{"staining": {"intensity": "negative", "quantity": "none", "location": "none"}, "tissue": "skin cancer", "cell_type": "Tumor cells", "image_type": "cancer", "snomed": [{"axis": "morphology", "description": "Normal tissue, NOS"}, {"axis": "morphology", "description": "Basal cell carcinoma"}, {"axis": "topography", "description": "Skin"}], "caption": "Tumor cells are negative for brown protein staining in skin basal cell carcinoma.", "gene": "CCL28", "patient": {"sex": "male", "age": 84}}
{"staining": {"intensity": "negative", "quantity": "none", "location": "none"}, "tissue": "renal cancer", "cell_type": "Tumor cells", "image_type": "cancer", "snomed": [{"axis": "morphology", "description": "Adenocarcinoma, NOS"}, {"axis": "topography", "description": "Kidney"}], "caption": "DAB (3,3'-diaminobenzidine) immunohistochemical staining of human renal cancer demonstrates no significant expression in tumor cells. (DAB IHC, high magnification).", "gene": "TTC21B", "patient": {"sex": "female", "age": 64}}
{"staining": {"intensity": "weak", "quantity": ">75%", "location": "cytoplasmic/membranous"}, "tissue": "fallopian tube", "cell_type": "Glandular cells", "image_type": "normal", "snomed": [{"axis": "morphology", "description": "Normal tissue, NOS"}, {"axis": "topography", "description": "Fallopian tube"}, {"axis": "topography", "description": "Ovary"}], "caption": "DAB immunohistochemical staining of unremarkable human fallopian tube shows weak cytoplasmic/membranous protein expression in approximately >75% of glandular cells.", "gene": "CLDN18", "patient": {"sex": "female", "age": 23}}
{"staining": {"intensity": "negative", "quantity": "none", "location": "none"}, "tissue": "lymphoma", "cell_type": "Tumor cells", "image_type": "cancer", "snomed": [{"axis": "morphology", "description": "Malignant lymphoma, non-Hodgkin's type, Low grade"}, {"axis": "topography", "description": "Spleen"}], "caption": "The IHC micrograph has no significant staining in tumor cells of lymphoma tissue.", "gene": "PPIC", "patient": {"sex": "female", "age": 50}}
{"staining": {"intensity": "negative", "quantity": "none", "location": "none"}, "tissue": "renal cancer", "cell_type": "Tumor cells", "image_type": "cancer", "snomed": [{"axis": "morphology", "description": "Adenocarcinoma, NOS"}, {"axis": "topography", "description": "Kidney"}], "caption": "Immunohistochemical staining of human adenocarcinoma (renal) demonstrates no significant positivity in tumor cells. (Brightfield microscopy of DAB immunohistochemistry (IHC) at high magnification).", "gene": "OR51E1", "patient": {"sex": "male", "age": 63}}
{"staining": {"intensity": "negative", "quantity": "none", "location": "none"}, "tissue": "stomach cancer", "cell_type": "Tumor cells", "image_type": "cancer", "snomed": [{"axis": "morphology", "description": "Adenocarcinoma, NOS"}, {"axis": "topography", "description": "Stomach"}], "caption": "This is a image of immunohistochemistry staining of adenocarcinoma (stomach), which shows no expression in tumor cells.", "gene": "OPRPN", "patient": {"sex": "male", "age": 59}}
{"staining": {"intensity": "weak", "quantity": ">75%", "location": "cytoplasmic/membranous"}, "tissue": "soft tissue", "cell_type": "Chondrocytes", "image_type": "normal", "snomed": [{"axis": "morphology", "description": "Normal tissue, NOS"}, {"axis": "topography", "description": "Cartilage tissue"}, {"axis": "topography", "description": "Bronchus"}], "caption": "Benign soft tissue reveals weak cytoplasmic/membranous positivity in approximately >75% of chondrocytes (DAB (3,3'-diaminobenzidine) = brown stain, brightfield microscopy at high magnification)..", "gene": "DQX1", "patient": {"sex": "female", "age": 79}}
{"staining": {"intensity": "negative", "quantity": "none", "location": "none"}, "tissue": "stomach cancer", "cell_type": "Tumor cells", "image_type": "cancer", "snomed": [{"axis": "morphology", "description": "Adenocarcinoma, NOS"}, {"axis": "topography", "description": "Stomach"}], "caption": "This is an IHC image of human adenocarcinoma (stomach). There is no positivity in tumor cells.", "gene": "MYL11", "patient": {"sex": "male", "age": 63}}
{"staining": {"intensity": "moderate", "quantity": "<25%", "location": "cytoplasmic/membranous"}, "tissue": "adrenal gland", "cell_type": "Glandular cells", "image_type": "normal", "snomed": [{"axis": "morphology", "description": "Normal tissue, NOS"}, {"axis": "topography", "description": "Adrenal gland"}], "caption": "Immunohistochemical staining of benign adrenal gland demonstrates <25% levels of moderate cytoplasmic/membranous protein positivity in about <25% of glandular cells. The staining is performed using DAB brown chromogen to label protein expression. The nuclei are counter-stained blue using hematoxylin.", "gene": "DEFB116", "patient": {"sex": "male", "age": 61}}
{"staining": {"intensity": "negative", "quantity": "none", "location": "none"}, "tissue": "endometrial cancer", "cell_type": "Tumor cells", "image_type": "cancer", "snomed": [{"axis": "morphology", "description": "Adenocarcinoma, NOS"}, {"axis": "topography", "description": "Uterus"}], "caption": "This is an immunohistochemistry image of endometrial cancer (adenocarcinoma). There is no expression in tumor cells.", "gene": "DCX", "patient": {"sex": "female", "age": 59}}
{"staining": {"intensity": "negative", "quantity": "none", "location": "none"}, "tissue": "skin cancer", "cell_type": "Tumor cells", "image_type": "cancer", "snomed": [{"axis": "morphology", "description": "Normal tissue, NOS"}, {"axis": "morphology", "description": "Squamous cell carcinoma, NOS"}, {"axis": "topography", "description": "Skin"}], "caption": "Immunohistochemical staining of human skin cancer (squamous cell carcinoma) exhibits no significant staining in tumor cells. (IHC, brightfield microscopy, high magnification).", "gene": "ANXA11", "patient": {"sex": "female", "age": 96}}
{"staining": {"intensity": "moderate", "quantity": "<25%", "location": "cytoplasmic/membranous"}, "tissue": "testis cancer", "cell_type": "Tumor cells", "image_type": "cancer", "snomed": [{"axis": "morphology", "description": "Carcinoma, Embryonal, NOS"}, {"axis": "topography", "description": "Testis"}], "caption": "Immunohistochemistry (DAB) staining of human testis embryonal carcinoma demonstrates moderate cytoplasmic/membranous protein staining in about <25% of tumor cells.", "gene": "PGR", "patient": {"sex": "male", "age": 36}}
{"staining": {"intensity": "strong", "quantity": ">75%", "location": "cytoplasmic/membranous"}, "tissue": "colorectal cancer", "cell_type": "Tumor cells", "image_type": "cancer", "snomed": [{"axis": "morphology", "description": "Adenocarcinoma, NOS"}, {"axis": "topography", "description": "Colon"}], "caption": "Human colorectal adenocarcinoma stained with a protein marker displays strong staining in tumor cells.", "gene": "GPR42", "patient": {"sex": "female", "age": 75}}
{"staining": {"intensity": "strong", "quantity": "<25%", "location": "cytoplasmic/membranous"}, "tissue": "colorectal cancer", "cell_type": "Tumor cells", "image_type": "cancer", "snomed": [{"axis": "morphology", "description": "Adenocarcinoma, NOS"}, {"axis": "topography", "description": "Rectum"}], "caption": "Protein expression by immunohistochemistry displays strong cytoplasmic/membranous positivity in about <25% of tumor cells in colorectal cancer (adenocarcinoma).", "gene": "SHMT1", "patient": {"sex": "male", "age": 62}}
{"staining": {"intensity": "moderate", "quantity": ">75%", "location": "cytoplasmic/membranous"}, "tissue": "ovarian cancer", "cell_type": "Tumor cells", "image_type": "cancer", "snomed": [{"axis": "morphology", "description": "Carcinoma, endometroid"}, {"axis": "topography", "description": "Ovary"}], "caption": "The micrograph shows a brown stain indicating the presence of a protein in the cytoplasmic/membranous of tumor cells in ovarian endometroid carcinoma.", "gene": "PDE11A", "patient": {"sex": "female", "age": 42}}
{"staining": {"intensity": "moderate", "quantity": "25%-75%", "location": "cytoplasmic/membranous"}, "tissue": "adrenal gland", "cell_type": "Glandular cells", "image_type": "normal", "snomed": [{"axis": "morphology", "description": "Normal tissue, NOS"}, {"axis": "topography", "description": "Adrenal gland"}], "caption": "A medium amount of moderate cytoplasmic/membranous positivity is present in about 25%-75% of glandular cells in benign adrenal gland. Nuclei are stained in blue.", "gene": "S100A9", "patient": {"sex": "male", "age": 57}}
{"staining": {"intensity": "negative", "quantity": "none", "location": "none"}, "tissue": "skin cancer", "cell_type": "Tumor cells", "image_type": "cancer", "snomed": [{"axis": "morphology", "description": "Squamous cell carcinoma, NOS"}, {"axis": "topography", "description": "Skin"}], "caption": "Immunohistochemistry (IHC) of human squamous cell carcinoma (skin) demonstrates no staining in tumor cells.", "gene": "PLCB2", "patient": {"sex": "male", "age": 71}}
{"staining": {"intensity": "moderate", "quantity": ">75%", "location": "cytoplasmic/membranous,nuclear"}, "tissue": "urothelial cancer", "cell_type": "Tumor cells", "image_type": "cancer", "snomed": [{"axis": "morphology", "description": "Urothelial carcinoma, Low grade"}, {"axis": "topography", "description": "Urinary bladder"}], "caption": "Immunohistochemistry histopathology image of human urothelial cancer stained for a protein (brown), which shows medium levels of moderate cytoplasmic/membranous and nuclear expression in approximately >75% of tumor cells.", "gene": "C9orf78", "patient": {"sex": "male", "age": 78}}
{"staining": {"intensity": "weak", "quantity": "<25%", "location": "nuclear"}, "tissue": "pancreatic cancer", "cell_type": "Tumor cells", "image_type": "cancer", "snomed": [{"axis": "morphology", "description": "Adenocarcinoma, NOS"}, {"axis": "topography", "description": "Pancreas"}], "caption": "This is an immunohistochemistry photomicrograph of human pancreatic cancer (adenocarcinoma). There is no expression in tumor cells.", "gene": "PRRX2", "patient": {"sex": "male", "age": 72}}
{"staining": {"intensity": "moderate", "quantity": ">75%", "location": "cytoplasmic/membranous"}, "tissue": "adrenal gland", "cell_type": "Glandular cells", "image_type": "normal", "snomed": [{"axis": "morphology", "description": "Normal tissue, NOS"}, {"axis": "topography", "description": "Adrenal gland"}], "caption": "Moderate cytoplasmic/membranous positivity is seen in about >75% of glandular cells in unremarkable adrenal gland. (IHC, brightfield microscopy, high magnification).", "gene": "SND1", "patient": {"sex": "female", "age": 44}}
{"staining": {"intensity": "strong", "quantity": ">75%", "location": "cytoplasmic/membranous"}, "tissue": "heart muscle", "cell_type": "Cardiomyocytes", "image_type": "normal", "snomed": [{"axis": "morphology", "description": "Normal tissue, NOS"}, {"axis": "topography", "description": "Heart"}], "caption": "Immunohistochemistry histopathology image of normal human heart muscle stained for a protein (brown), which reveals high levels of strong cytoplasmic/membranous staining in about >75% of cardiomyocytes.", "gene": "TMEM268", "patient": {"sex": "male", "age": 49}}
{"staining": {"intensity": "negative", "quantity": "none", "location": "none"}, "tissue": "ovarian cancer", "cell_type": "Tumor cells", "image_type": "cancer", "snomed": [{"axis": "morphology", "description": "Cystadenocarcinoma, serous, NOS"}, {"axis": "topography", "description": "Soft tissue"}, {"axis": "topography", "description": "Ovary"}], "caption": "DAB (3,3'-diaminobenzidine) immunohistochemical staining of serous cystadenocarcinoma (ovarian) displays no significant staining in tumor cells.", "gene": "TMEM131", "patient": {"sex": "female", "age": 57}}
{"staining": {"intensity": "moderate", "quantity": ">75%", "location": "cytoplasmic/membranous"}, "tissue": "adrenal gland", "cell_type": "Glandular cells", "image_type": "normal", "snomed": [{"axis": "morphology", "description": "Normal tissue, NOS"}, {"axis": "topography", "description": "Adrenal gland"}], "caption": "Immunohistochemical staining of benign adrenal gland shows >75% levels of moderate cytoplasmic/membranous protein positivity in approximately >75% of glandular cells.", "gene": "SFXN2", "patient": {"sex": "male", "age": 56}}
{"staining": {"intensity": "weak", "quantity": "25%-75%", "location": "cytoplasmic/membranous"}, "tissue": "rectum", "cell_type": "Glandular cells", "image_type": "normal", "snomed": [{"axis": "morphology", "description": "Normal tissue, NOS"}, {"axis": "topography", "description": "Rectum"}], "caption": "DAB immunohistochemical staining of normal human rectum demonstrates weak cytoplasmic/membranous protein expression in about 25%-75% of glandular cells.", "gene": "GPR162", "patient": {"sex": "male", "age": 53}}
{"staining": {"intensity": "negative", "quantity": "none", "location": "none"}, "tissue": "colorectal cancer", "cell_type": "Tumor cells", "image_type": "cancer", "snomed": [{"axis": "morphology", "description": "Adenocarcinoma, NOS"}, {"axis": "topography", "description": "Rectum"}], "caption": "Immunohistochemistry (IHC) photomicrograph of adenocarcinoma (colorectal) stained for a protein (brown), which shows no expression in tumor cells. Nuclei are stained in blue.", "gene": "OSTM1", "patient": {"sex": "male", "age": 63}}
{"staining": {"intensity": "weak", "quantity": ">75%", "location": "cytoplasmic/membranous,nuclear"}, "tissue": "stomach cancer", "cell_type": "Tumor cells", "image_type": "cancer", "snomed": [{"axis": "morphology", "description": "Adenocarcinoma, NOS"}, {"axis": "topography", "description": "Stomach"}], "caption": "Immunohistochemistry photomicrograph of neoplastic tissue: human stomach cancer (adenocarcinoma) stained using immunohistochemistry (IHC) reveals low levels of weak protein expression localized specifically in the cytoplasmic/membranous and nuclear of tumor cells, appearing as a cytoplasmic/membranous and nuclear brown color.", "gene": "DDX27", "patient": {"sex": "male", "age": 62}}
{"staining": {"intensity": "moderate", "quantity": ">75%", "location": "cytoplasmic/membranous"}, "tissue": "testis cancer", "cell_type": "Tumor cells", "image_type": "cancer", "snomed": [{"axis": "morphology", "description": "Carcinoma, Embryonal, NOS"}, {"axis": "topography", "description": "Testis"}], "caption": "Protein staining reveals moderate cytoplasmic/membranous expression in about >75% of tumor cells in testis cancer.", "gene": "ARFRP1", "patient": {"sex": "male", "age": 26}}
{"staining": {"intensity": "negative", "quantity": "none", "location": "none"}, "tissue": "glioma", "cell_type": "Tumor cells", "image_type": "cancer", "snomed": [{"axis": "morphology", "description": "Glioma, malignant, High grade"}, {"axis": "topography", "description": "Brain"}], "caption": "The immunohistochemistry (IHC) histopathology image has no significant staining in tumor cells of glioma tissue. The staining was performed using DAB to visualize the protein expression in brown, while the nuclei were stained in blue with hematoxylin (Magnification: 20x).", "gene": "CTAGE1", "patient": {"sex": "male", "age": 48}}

= = = = =

• Exercise details:
All that is wanted is an exact copy of the lines above from the one with "of human urothelial" through the one with "an immunohistochemistry photomicrograph", with both ends included.

• Exercise result:
{"staining": {"intensity": "moderate", "quantity": ">75%", "location": "cytoplasmic/membranous,nuclear"}, "tissue": "urothelial cancer", "cell_type": "Tumor cells", "image_type": "cancer", "snomed": [{"axis": "morphology", "description": "Urothelial carcinoma, Low grade"}, {"axis": "topography", "description": "Urinary bladder"}], "caption": "Immunohistochemistry histopathology image of human urothelial cancer stained for a protein (brown), which shows medium levels of moderate cytoplasmic/membranous and nuclear expression in approximately >75% of tumor cells.", "gene": "C9orf78", "patient": {"sex": "male", "age": 78}}
{"staining": {"intensity": "weak", "quantity": "<25%", "location": "nuclear"}, "tissue": "pancreatic cancer", "cell_type": "Tumor cells", "image_type": "cancer", "snomed": [{"axis": "morphology", "description": "Adenocarcinoma, NOS"}, {"axis": "topography", "description": "Pancreas"}], "caption": "This is an immunohistochemistry photomicrograph of human pancreatic cancer (adenocarcinoma). There is no expression in tumor cells.", "gene": "PRRX2", "patient": {"sex": "male", "age": 72}}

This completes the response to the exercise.